As 2018 winds down to a close and the new year fast approaches, I’ve been doing some reflecting. Some of the reflections have been backward, analyzing the things that I’ve accomplished versus the goal that I set for myself early in 2018. Other reflections are aimed at the goals I’m setting for myself for 2019.
I always seem to set high goals for myself, more than I can realistically accomplish. Perhaps it would be better to set more realistic goals. But I also believe that if one sets goals high, he or she will accomplish more than if the goals are too low. As I look back over my list of goals for 2018, I readily admit that I had some things on the list that I failed to accomplish. For a few, it wasn’t for a lack of trying; things just didn’t work out. For other things, perhaps I didn’t do everything I could to achieve them. I find, however, that I certainly did accomplish more than I would have had I set no goals at all and probably more than I would have had I set lower goals. As someone famously said, “If you aim [your arrow] at the moon, you probably won’t hit it, but you’ll get closer than if you never shot the arrow at all.”
In addition, whenever one has several on-going projects simultaneously, some of them will be completed while others are not. And I acknowledge that not all of my original goals had the same level of priority, so I don’t feel too badly about not achieving some of them. I did achieve my top priority goals, and that’s what counts to me.
As the new year approaches, I again am setting some goals for myself. Some of them will be highly ambitious; perhaps I’ll achieve some of them, I’ll come close to achieving others, and, no doubt, a few projects will end 2019 unfinished, perhaps even unstarted. I’ll have a goal for the number of articles I want to get published, and to do that, I’ll have to set a number of manuscripts that I must submit. I’m realistic, so I know already that some of those submissions will be rejected for a variety of reasons, from poor writing to “doesn’t meet our current needs” to “we recently ran something similar.” But I also know, based on past history, that some of them will be accepted and published. A few of those might even warrant eventual payment!
Although time and space prevent my sharing all of my goals, I will “let the cat out of the bag” for a few of them, just for the voyeurs among my readers. I have several on-going projects on which I’ve been working, some of which I’ve unsuccessfully bounced off publishers and others that a prospective agent is considering. I have a commission from an editor to write an article on South Carolina’s peaches. There’s no guarantee that the final result will be accepted and published, but at least an editor asked me to do the article. I also have the following book manuscripts (with tentative titles) ready for submission:
Evangelism and Eviction: Missionary Work among the Cherokees Until Removal
In Camp and Combat: Religious Activities in the Confederate Armies
Combat! Spiritual Lessons from Military History
Preventing Spiritual Anorexia Nervosa
I’ve been writing for publication long enough to know that rejection is just part of the game. I also am encouraged by the example of other writers before me whose experiences teach that publication comes to those who not only do their best writing of which they’re capable but also those writers who persevere despite rejection. (For example, study how many times Dr. Seuss’s book And to Think that I Saw It on Mulberry Street was rejected before a publisher took a chance on him. All of those editors no doubt now wish they had had greater foresight!)

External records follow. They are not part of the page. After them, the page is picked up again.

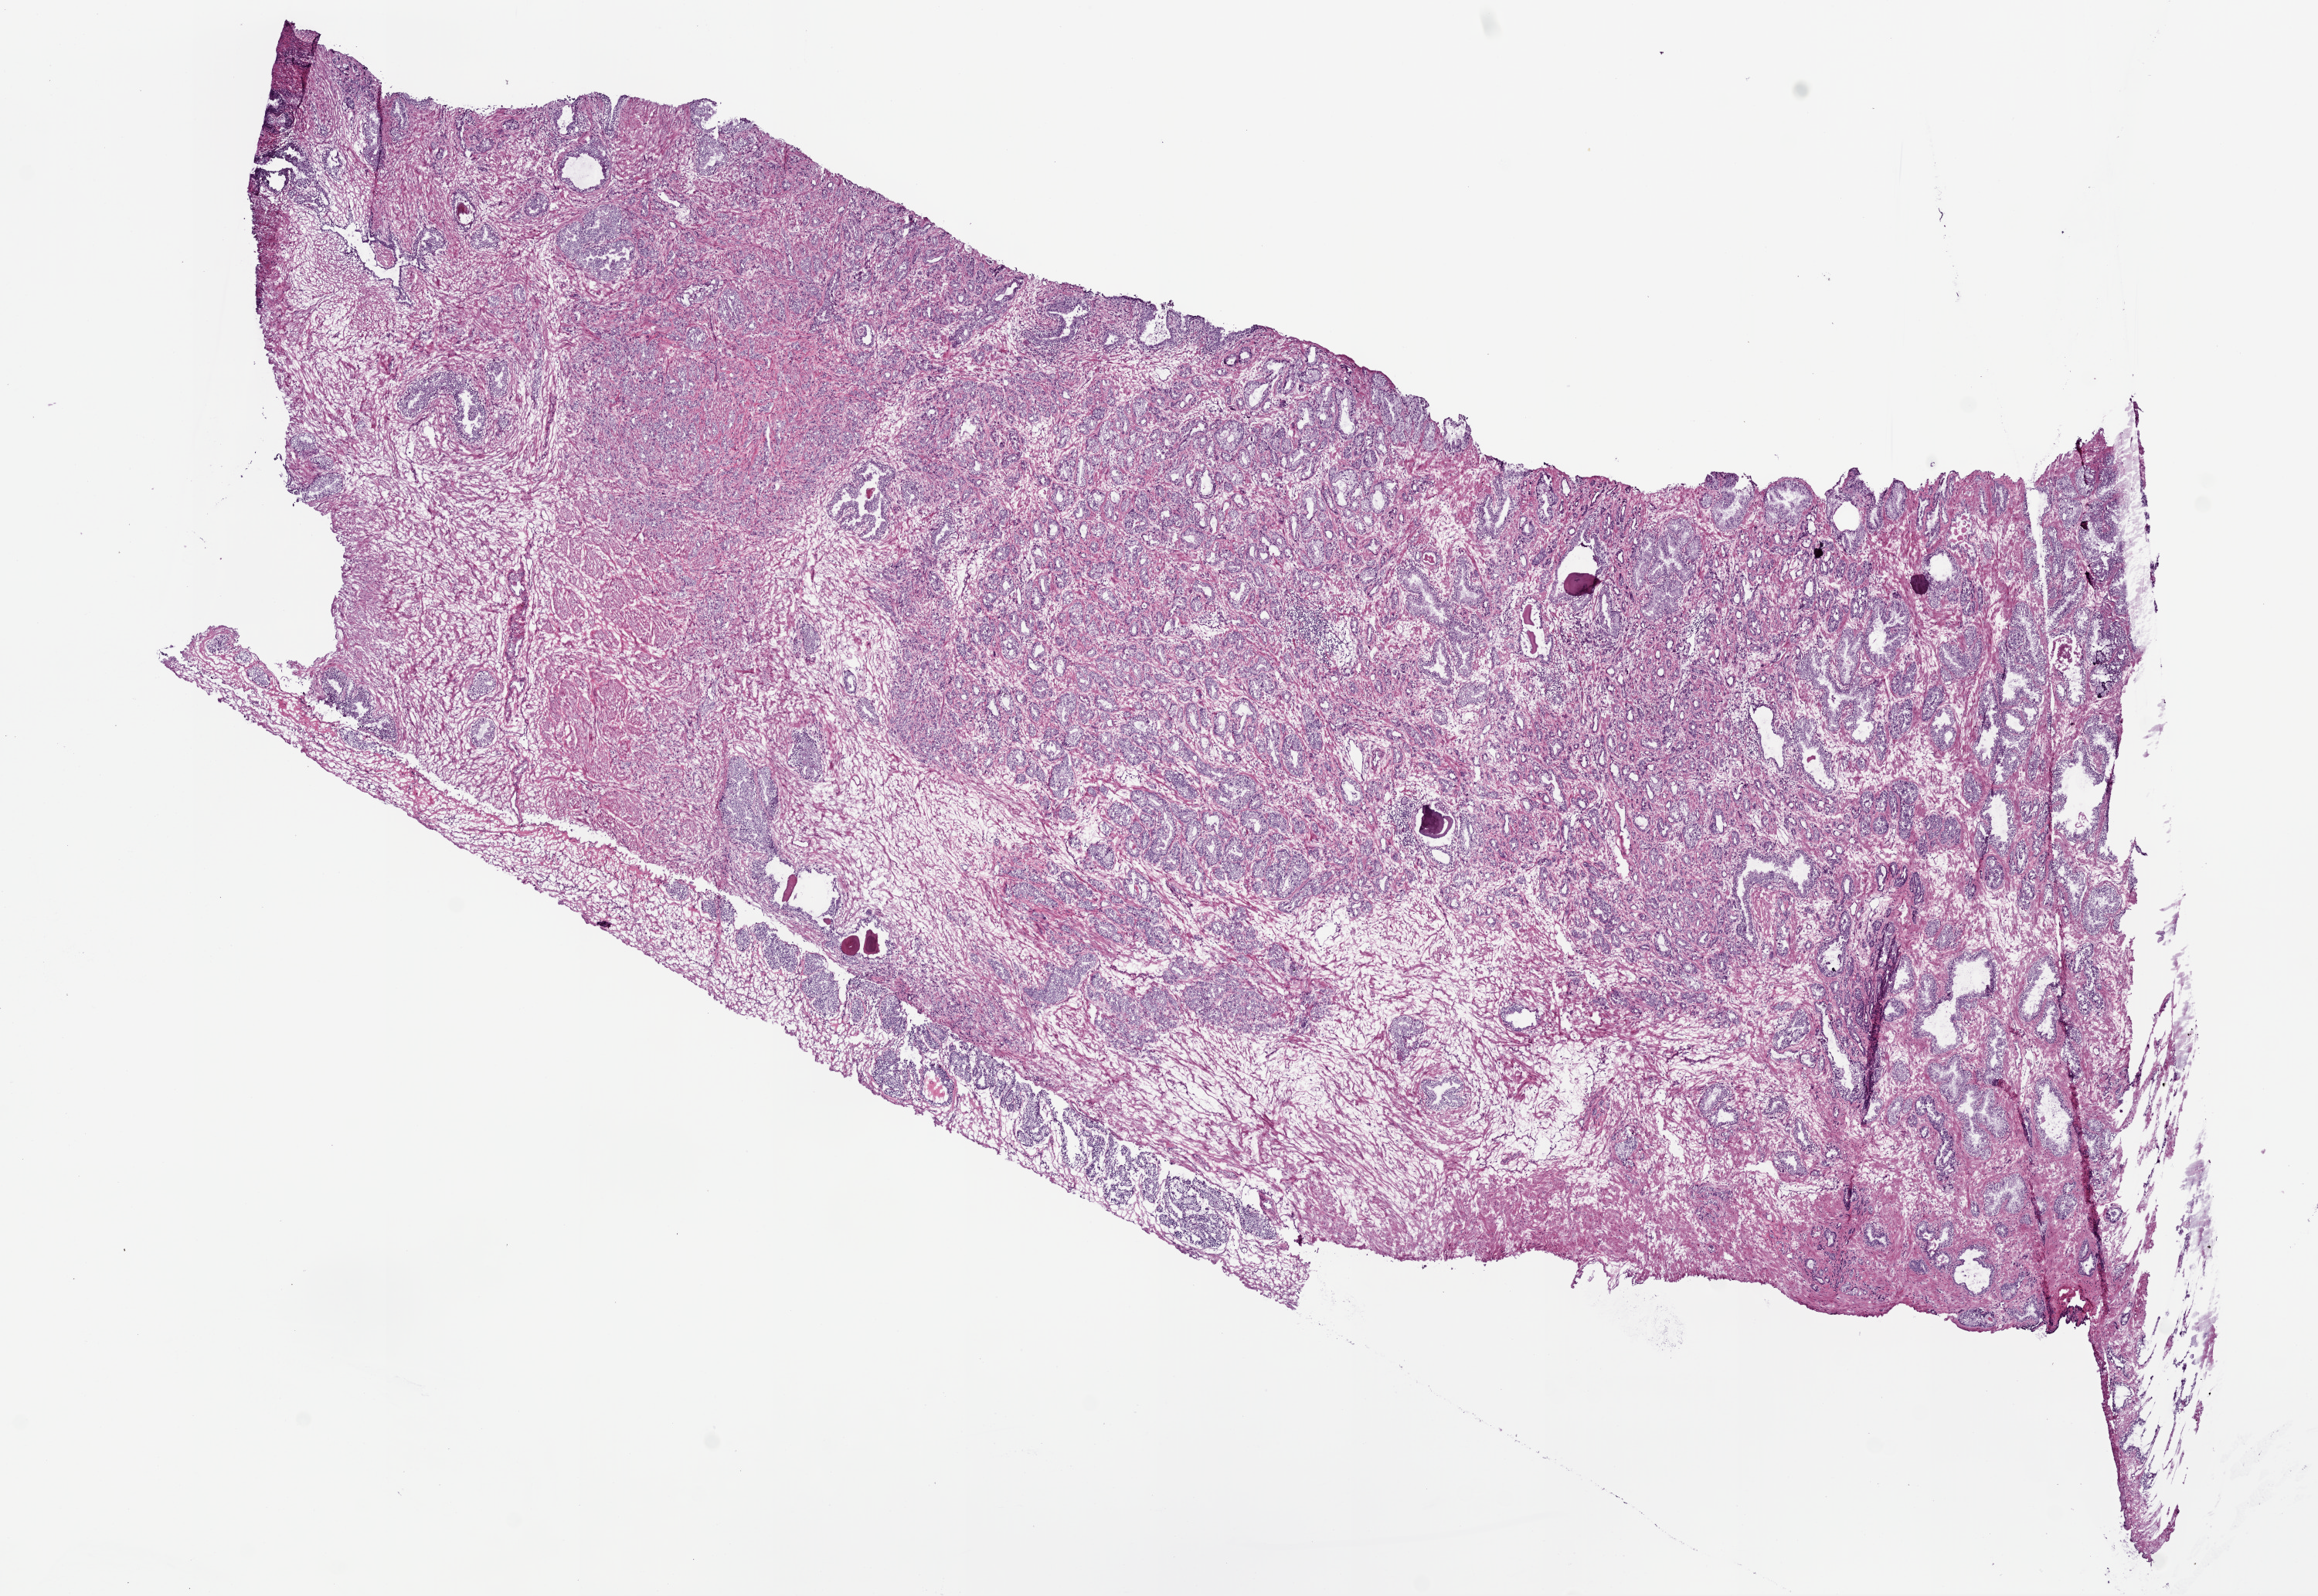
H&E whole-slide image — low-resolution overview of the scanned area, about 12.0 x 8.3 mm (slide scanned at 20x). Frozen section from the top of the tissue portion. Prostate, primary tumour sample. Male patient; age at initial diagnosis 56 years. Composition of this section per pathologist review: tumour cells 55%, tumour nuclei 60%.
Pathologic diagnosis: Acinar cell carcinoma.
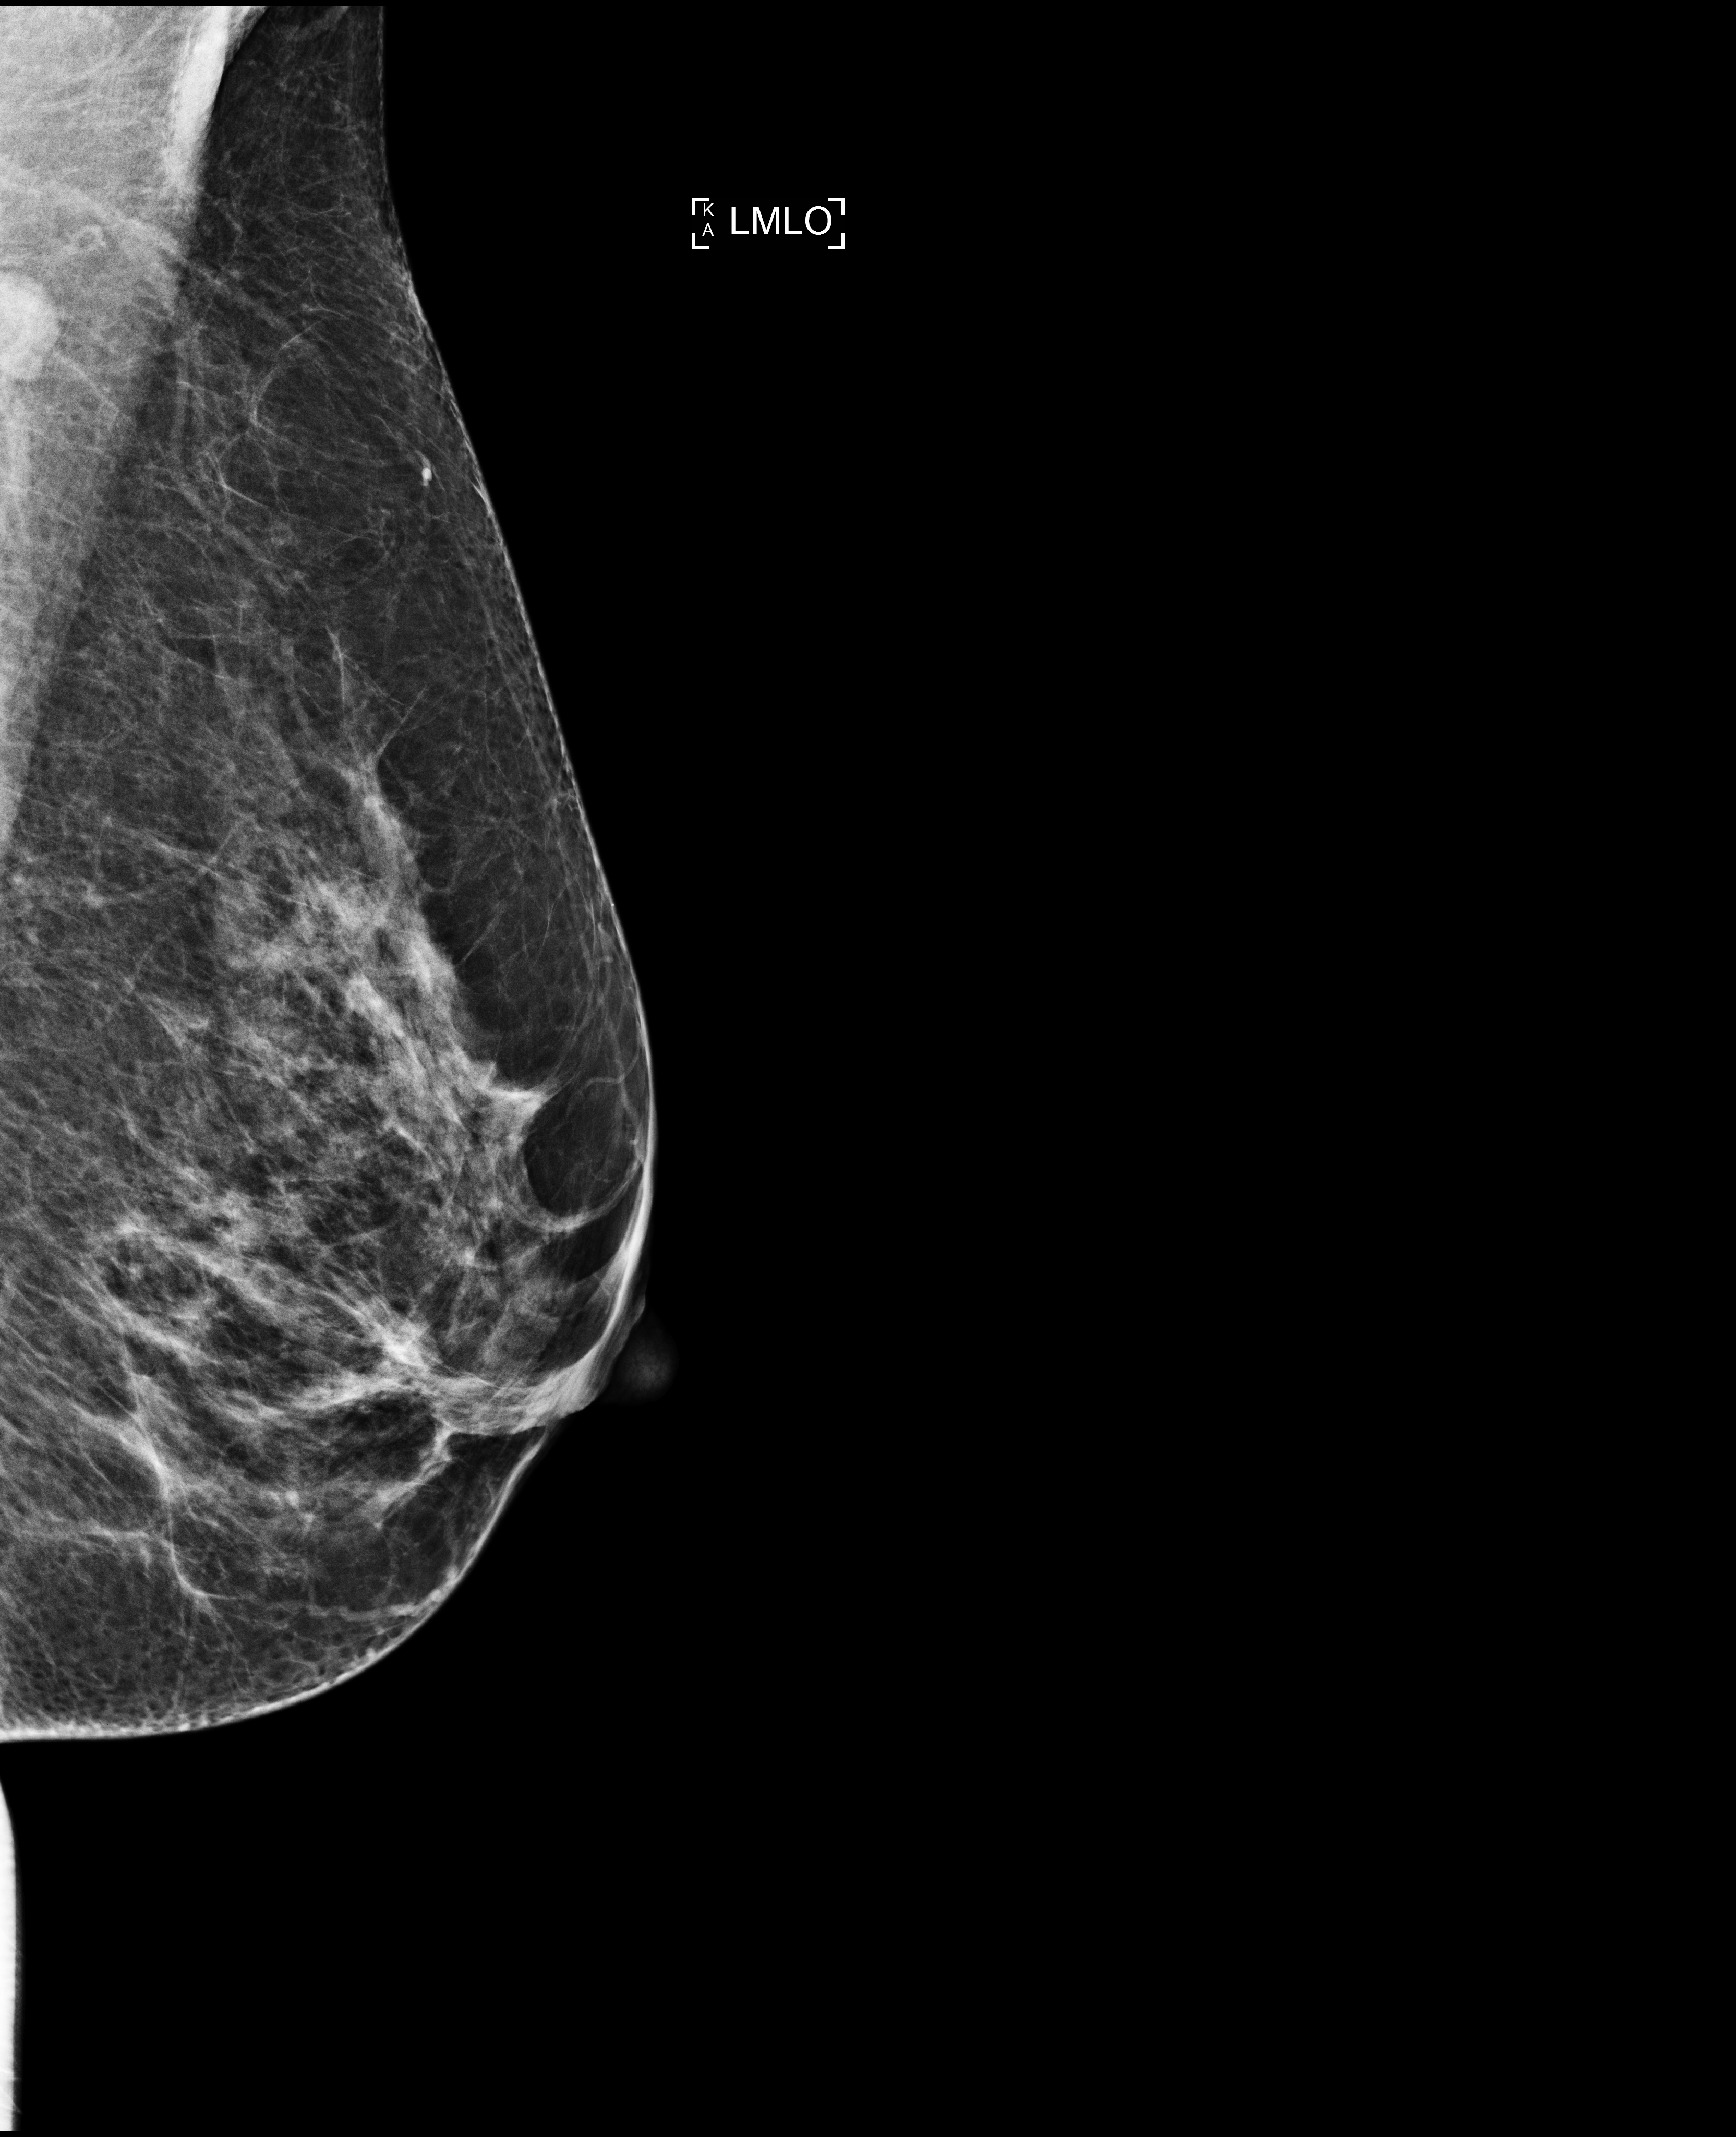
Annual screening mammography examination. Patient aged 52 years (female).
Image type: full-field digital mammogram. Breast: left. Projection: medio-lateral oblique projection.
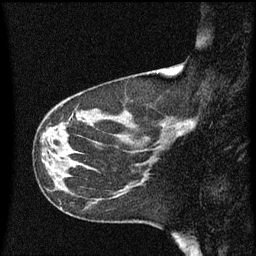
Breast MRI (dynamic contrast-enhanced), one sagittal slice. Slice 23 of 60 in the series (ordered by position). Dynamic contrast-enhanced series, image 2 of 3 at this slice position (ordered by acquisition). 1.5 T. TE 4.2 ms, TR 8.4 ms. 256 × 256 image matrix, field of view 200 × 200 mm. Patient: female, 41 years. From the clinical record (not read from this slice): setting: breast cancer imaged before/during neoadjuvant chemotherapy; receptor status: triple-negative.
Outlined on this slice (semi-automatically segmented with operator editing):
- analysis volume of interest (the breast-tissue region the enhancement analysis was run in; not a lesion): box from (x=158, y=100) to (x=199, y=145) px
- tumour enhancement mask (voxels above the 70 % enhancement threshold inside the analysis volume of interest): (x=190, y=122)–(x=196, y=127)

If the good Lord should tarry His coming and grant me life for another year, maybe one or more of my aspirations for the aforementioned manuscripts will be turned into published books. Whether they are or not is in His hands. He will accomplish His will. All I know is that I must do my best in writing and marketing them. If they do not get published, are stillborn, so to speak, at least I’ll have written and tried. If one or more does live to see the light of published day, sola gloria deo!